Turkey’s Pavilion at The Venice Biennial Asks: How Will We Live Together?

Turkey is taking part in La Biennale di Venezia’s architecture exhibition with a project titled ‘Architecture as Measure’.

Taking curator Neylan Turan’s book as a starting point, the Pavilion of Turkey will try to answer ‘How will we live together?’

The 17th International Architecture Exhibition of La Biennale di Venezia (the Venice Biennial) finally opened its doors to the public on Saturday, May 22, 2021, having been twice postponed because of the coronavirus pandemic. Turkey is taking part, with a project titled Architecture as Measure, at the Arsenale venue.

Curator of Venice’s 17th International Architecture Exhibition Hashim Sarkis poses the question “How will we live together?” as the overarching theme of the Biennale Architettura 2021. In his statement, Sarkis refers to the coronavirus that has wreaked havoc on the world, and says: “The current global pandemic has no doubt made the question that this Biennale Architettura is asking all the more relevant and timely, even if somehow ironic, given the imposed isolation.

“It may indeed be a coincidence that the theme was proposed a few months before the pandemic. However, many of the reasons that initially led us to ask this question – the intensifying climate crisis, massive population displacements, political instabilities around the world, and growing racial, social, and economic inequalities, among others – have led us to this pandemic and have become all the more relevant.”

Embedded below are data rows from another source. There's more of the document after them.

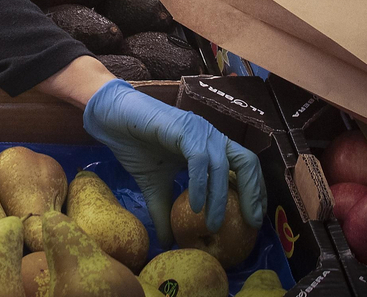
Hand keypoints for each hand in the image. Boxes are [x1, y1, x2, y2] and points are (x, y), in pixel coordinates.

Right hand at [82, 79, 265, 244]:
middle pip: (247, 162)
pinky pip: (200, 160)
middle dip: (253, 194)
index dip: (254, 193)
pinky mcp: (184, 130)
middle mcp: (211, 137)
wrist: (112, 121)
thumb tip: (169, 244)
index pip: (245, 167)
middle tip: (250, 223)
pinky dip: (200, 185)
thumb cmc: (136, 147)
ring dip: (221, 198)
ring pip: (224, 164)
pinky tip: (194, 206)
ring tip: (214, 225)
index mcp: (211, 147)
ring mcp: (199, 131)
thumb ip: (166, 212)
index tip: (253, 221)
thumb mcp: (155, 187)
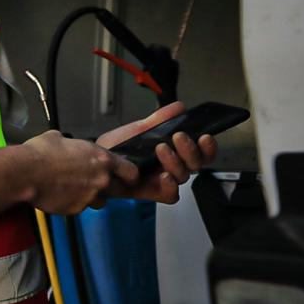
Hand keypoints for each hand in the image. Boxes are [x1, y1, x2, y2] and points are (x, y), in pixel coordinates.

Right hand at [21, 130, 137, 215]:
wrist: (25, 173)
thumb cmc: (40, 153)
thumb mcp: (57, 137)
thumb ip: (69, 144)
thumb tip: (64, 143)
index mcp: (101, 159)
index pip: (131, 171)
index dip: (129, 174)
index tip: (125, 176)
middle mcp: (100, 180)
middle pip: (117, 189)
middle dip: (107, 187)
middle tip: (92, 182)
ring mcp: (89, 197)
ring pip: (98, 201)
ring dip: (90, 197)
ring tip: (72, 189)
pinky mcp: (75, 209)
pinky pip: (79, 208)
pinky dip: (71, 203)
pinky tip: (58, 195)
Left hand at [97, 101, 218, 203]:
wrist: (95, 160)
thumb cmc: (117, 147)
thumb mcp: (139, 128)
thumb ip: (160, 118)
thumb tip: (179, 107)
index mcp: (174, 151)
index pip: (200, 151)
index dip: (208, 146)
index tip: (205, 136)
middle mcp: (172, 167)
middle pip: (196, 164)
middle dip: (191, 150)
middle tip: (179, 137)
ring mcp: (163, 181)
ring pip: (184, 176)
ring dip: (176, 162)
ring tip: (162, 149)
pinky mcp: (152, 193)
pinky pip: (170, 196)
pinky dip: (170, 186)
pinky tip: (164, 175)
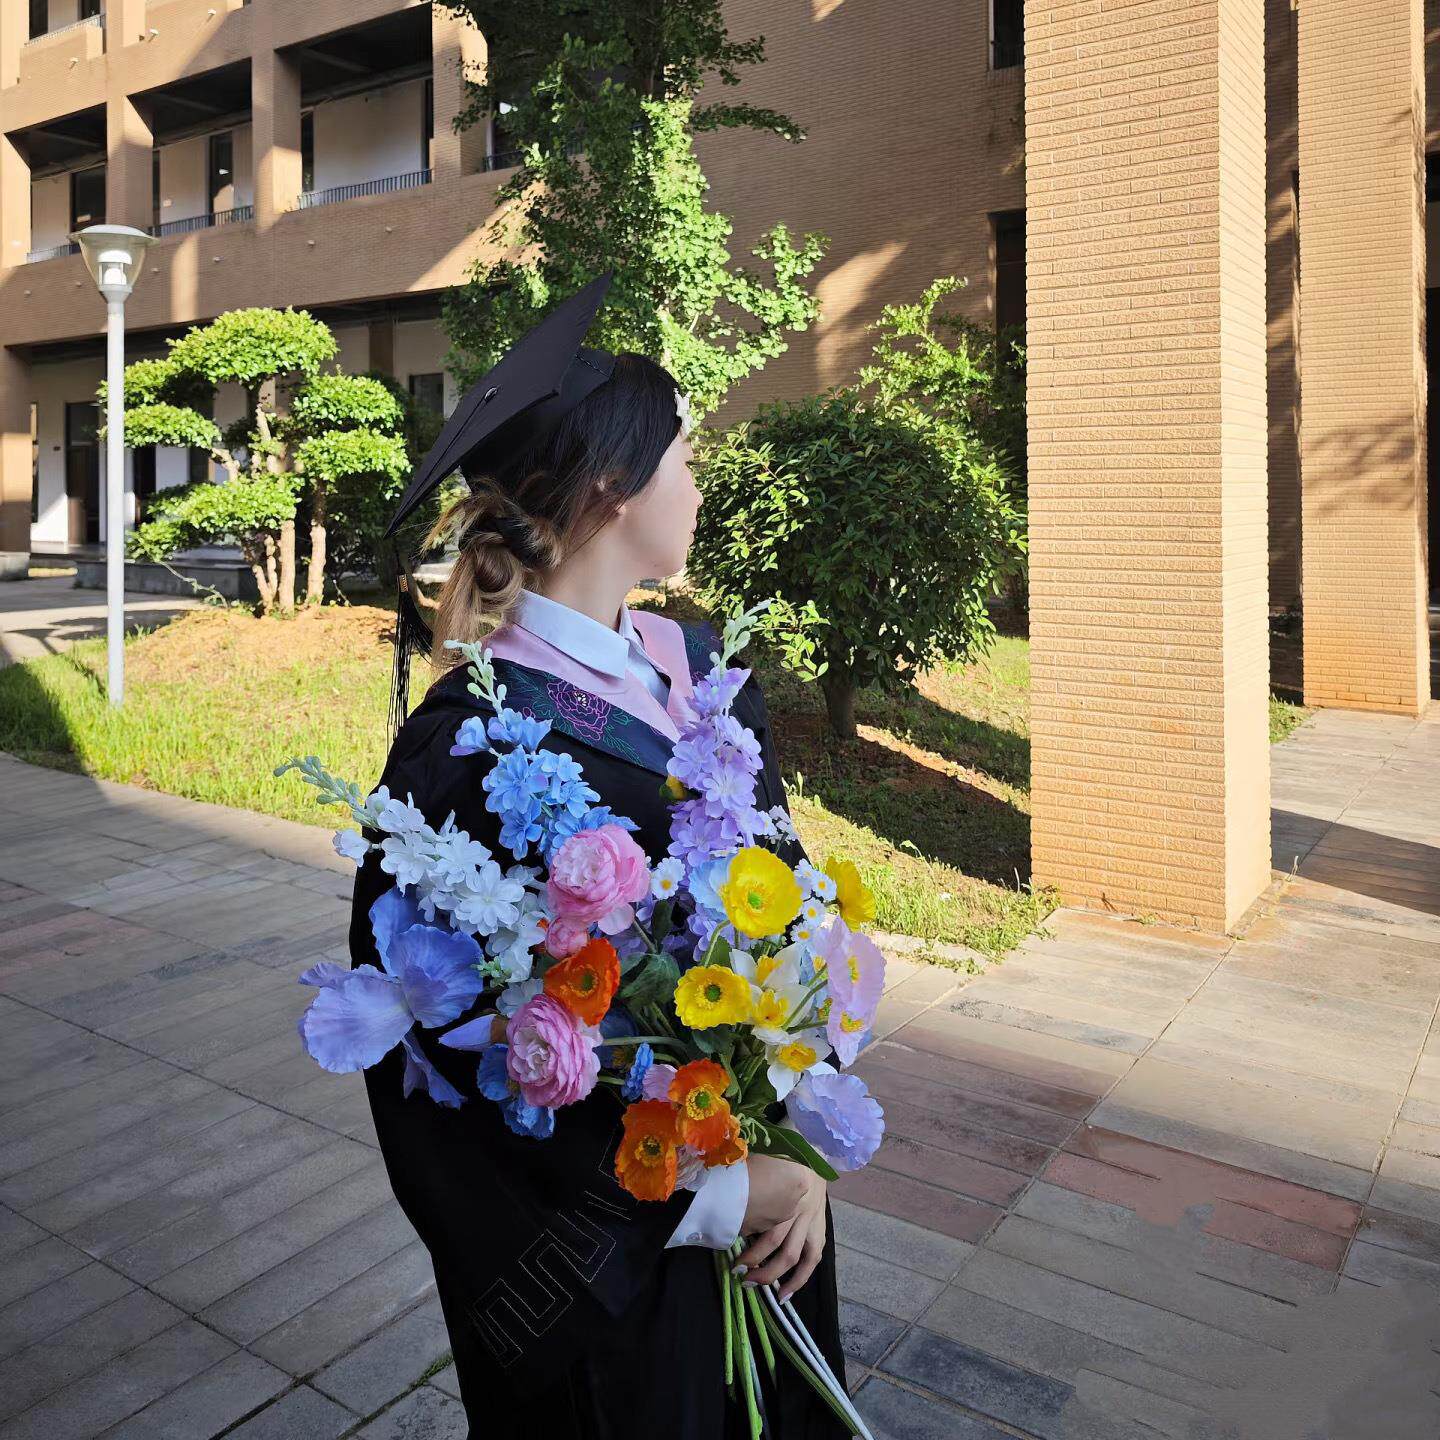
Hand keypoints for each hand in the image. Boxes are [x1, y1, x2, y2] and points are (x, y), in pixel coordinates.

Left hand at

Coordinated by the Istanbul Foundation for Culture and Arts (IKSV) and curated by Neylan Turan, the Pavilion of Turkey will be on view at the 17th International Architecture Exhibition until November 21, 2021. The pavilion is inspired by curator Turan’s recently published book, Architecture as Measure, and the exhibition “positions architecture as a measure that can help assess our place on Earth and our role in relation to those with whom we live together: as architects with the actors of other disciplines and domains of work, and as a species alongside more-than-human others.”

According to the news release, the exhibition Architecture as Measure “focuses on the politics and nuances of the seemingly mundane aspects and sites of architectural construction, juxtaposing them with their planetary counterparts through geographies of resource extraction, material supply chains, maintenance and care in Turkey and beyond.” The Turkish pavilion will be presented through an installation, an online publication, and storytelling.

Noting that the curatorial team was not aware of the long process ahead of it because of the pandemic, curator Neyran Turan says the extension of the project over “such a long period of time” allowed them to consider what would go into the pavilion deeply and thoroughly.

“Our project aims to rethink architecture’s relation to the world, in which it is more of an agent than a mere respondent,” Turan explains. “ In that sense, we hope that our project, which we see as a series of platforms that can provide different encounters, will lead to the kind of dialogues we aspire to and enable other discussions in the future.”

Pointing out the hard work that IKSV has been carrying out since March 2020 –– the time the coronavirus was detected in Turkey –– “to ensure the continuation of artistic production … and the sustainability of our contributions to culture and the arts,” IKSV Chairman Bulent Eczacibasi emphasises that culture and art “make us stronger in times of adversity” by nourishing our intellect and reminding us that “we are part of a universal whole.”

The installation at Venice is designed by NEMESTUDIO and is called Four Dioramas: there is the Diorama of a Quarry, showing a marble quarry “abandoned after centuries of resource extraction in the old land”. There is the Diorama of Logistics, displaying a large warehouse “enabling a massive transit during a multi-species migration to a new land.” The Diorama of Maintenance and Care is a location where “both the built structures and the endangered more-than-human beings are continually given maintenance and care.” Finally there is the Diorama of Formwork that is a “site of reconstruction” for future inhabitants of the Earth.

The exhibition also uses the IKSV website as a main publication platform beyond the installation at Venice. The website presents four different formats (Paperwork, Episodes, Conversations, and Essays) that are produced by the curatorial team and hand picked contributors that will present written content periodically over the course of the biennial. This material will also be available at Venice at the Pavilion of Turkey, showcased along with the dioramas.

“Our ministry has been supporting our county’s exhibitions at La Biennale di Venezia since 1991. Our exhibition at the International Architecture Exhibition – La Biennale di Venezia is a very good example of an achievement that has been realised by cooperation and collaboration among the public and private sectors and civil society,” Ozgul Ozkan Yavuz, Deputy Minister of Culture and Tourism of Turkey, says. “We make an impression on one of the astonishing international platforms and we share our country’s past and contemporary experience on arts and architecture.”